Questa dimensione ordinata dei suoni, nell’esecuzione musicale, si può ottenere in due modi: leggendo i segni di durata della notazione, oppure seguendo istintivamente la successione degli accenti forti e deboli.
Nel primo caso, si corre il rischio di realizzare un ritmo artificiale in quanto dipendente solo dalla lettura dei valori musicali. Nel secondo, invece, si esegue un ritmo istintivo e quindi naturale.
L’intuito o istinto, ossia l’abilità di percepire una situazione musicale in maniera spontanea e senza ragionarci sopra, è spesso una qualità latente che si può scoprire e perfezionare con uno studio mirato e costante. Perciò è stato detto che: «Il ritmo dipende dall’intuizione, la misura dalla riflessione». Come dire che il ritmo è un fatto spontaneo e la misura (ossia lo spazio che contiene i valori musicali) ragionamento.
Possiamo quindi riaffermare che esiste un ritmo naturale, che si può ottenere seguendo istintivamente la successione degli accenti forti e deboli (indipendentemente dalla loro durata) e un ritmo artificiale, che si realizza con il conteggio delle figure di valore.
Il ritmo “artificiale”, conseguito leggendo la parte, evita la “squadratura” (parola che nel gergo musicale indica un esecutore che non va a tempo), ma lo rende schiavo dei segni musicali di durata.

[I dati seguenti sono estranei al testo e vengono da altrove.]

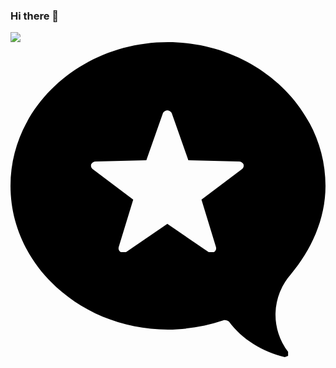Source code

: ### Hi there 👋
<a href="https://isaac-christian.tistory.com/" target="_blank"><img src="https://img.shields.io/badge/FF8800?style=flat-square&logo=microdotblog&logoColor=000000"/></a>
<svg role="img" viewBox="0 0 24 24" xmlns="http://www.w3.org/2000/svg"><title>Micro.blog</title><path d="M12 0C5.4 0 0 4.9 0 10.95 0 17 5.4 21.9 12 21.9c1.4 0 2.85-.25 4.2-.7.15-.05.35 0 .45.1 1 1.35 2.55 2.3 4.25 2.7l.25-.1v-.3a4.65 4.65 0 01.2-5.9C22.9 15.85 24 13.5 24 10.95 24 4.9 18.55 0 12 0zm-.05 5.2c.15 0 .3.1.35.25L13.55 9l3.85.1c.15 0 .3.1.35.2.05.15 0 .3-.15.4L14.55 12l1.1 3.6c.05.15 0 .3-.15.4h-.4l-3.15-2.15L8.8 16h-.4c-.15-.1-.2-.25-.15-.4l1.1-3.6L6.3 9.7c-.15-.1-.2-.25-.15-.4.05-.1.2-.2.35-.2l3.85-.1 1.25-3.55c.05-.15.2-.25.35-.25z"/></svg>

<!--
**Isaac-Seungwon/Isaac-Seungwon** is a ✨ _special_ ✨ repository because its `README.md` (this file) appears on your GitHub profile.

Here are some ideas to get you started:

- 🔭 I’m currently working on ...
- 🌱 I’m currently learning ...
- 👯 I’m looking to collaborate on ...
- 🤔 I’m looking for help with ...
- 💬 Ask me about ...
- 📫 How to reach me: ...
- 😄 Pronouns: ...
- ⚡ Fun fact: ...
-->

Il conseguimento della sensibilità ritmica, per suonare anche “a memoria”, senza leggere le figure musicali di valore per andare a tempo, si conquista in fase propedeutica, anteponendo esercitazioni istintive allo studio dei segni della notazione. Tutto questo è stato già proposto e sperimentato con il primo volume de La musica tra ritmo e creatività (Edizioni Curci, 1987) metodo le cui esercitazioni, in una recensione del critico musicale Paolo Isotta sul “Corriere della sera”, venivano così descritte: «E questi esercizi sono divertentissimi: eseguendoli con costanza non è solo possibile a chi non li possegga acquisire familiarità con gli elementi primigeni della musica o, per il musicista, sviluppare una più sottile sensibilità verso un aspetto della propria arte spesso tenuto da banda; è anche facile gradualmente pervenire all’arte dell’improvvisazione ritmica che, posseduta talora da individui privi di ogni istruzione musicale, a molti musicisti è ignota...». Come già accennato in altre pubblicazioni: «Ogni allievo è diverso dall’altro e, di conseguenza, deve ricevere un insegnamento su misura per le sue capacità di apprendimento, che i vari metodi di studio non possono prevedere e includere. Qualcosa che lo faccia sentire insegnante di se stesso e non un soggetto passivo che cerca di imitare il docente e i colleghi più avanti negli studi».